- **Information**
##############################
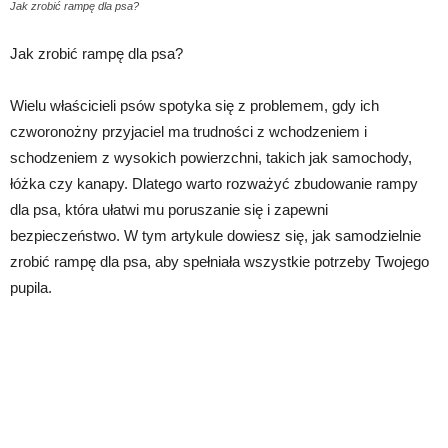
Jak zrobić rampę dla psa?
Jak zrobić rampę dla psa?
Wielu właścicieli psów spotyka się z problemem, gdy ich
czworonożny przyjaciel ma trudności z wchodzeniem i
schodzeniem z wysokich powierzchni, takich jak samochody,
łóżka czy kanapy. Dlatego warto rozważyć zbudowanie rampy
dla psa, która ułatwi mu poruszanie się i zapewni
bezpieczeństwo. W tym artykule dowiesz się, jak samodzielnie
zrobić rampę dla psa, aby spełniała wszystkie potrzeby Twojego
pupila.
##############################
Omit each image and transcribe the remaining records word for word.

Jak zrobić rampę dla psa?
Jak zrobić rampę dla psa?
Wielu właścicieli psów spotyka się z problemem, gdy ich
czworonożny przyjaciel ma trudności z wchodzeniem i
schodzeniem z wysokich powierzchni, takich jak samochody,
łóżka czy kanapy. Dlatego warto rozważyć zbudowanie rampy
dla psa, która ułatwi mu poruszanie się i zapewni
bezpieczeństwo. W tym artykule dowiesz się, jak samodzielnie
zrobić rampę dla psa, aby spełniała wszystkie potrzeby Twojego
pupila.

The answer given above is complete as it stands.